Tre quarti degli israeliani intervistati definiscono la propria situazione personale come “buona” o “molto buona”. La grande maggioranza degli israeliani si dice ottimista circa il futuro del paese. Sono numeri che sarebbero notevoli anche per un paese non assediato e afflitto da conflitti. Non mancano dati comparativi di ricerche internazionali a conferma della conclusione che Israele – con tutti i suoi problemi e le sue incertezze, dagli scioperi dei servizi pubblici al caro-benzina – è un posto alquanto felice.

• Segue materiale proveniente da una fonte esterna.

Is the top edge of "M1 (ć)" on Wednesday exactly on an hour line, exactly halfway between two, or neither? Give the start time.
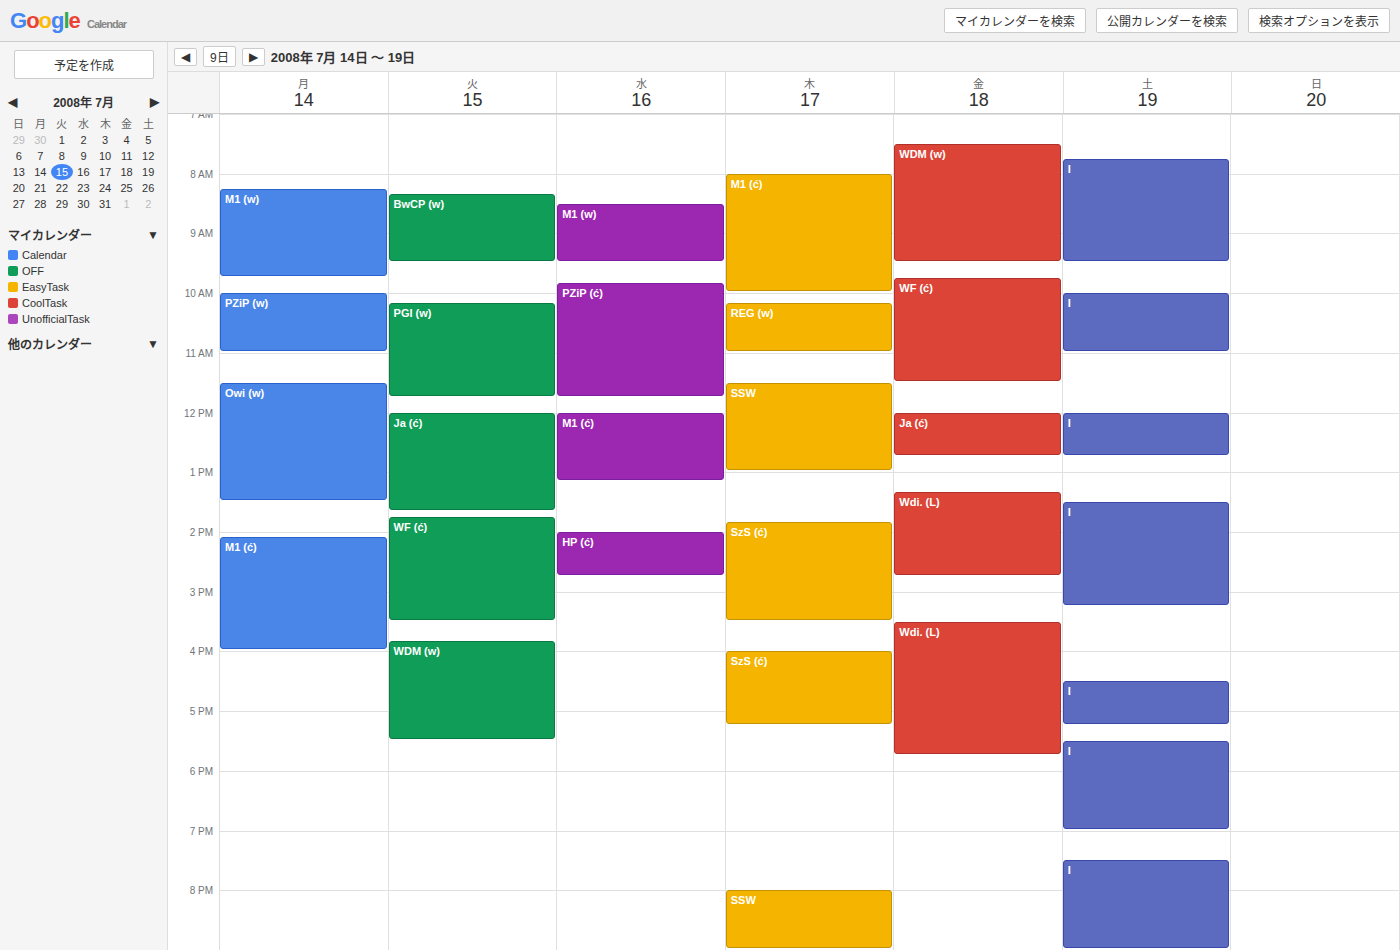
12:00 PM -- exactly on the 12 PM line.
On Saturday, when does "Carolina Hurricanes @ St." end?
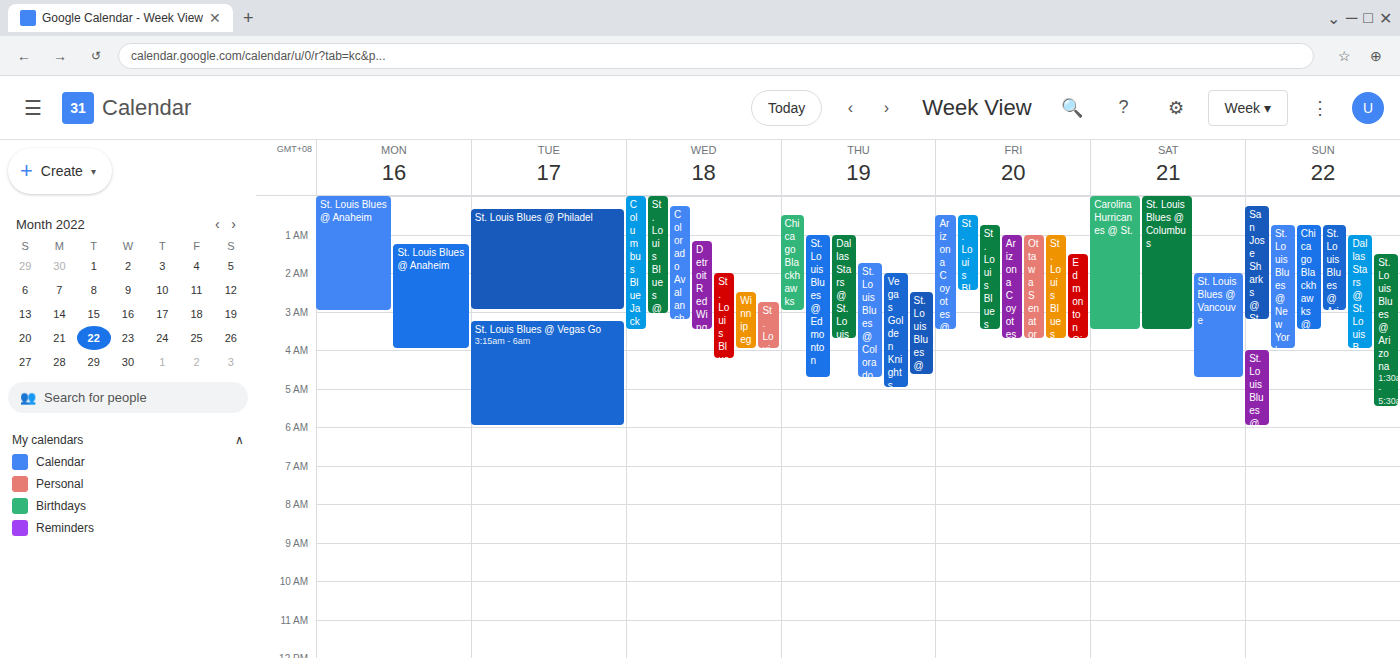
3:30 AM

Anche quest’anno Israele si è piazzato fra i primi cinque della lista, superato solo da Danimarca, Svizzera, Islanda e Finlandia. Gli Stati Uniti, tanto per dire, non sono nemmeno fra i primi dieci. L’Ocse classifica i paesi anche in base a ventidue variabili che vanno dal reddito all’istruzione, alla sanità, agli alloggi. Israele presenta risultati misti: più forte della media in alcuni campi come salute e longevità, disoccupazione e tassi di scolarizzazione; più debole della media in altri campi come il reddito pro capite, i punteggi dei test standardizzati e l’equità salariale. Anche l’Onu svolge analoghe ricerca sulla felicità dei cittadini degli stati membri. Il suo Rapporto 2016 sulla felicità mondiale colloca Israele in un’impressionante undicesima posizione (dev’essere l’unico rapporto che esce dal Palazzo di vetro in cui Israele non viene bistrattato…). Dunque, cosa c’è dietro a questo straordinario paradosso, che trova conferma sondaggio dopo sondaggio? Israele non può permettersi i generosi programmi di assistenza sociale di una Danimarca, né la quiete uniforme della Nuova Zelanda. Il valore che abbiamo, in abbondanza, è il significato. Israele allora non è solo un posto dove vivere. E’, per molti di noi, il posto in cui si vuole vivere.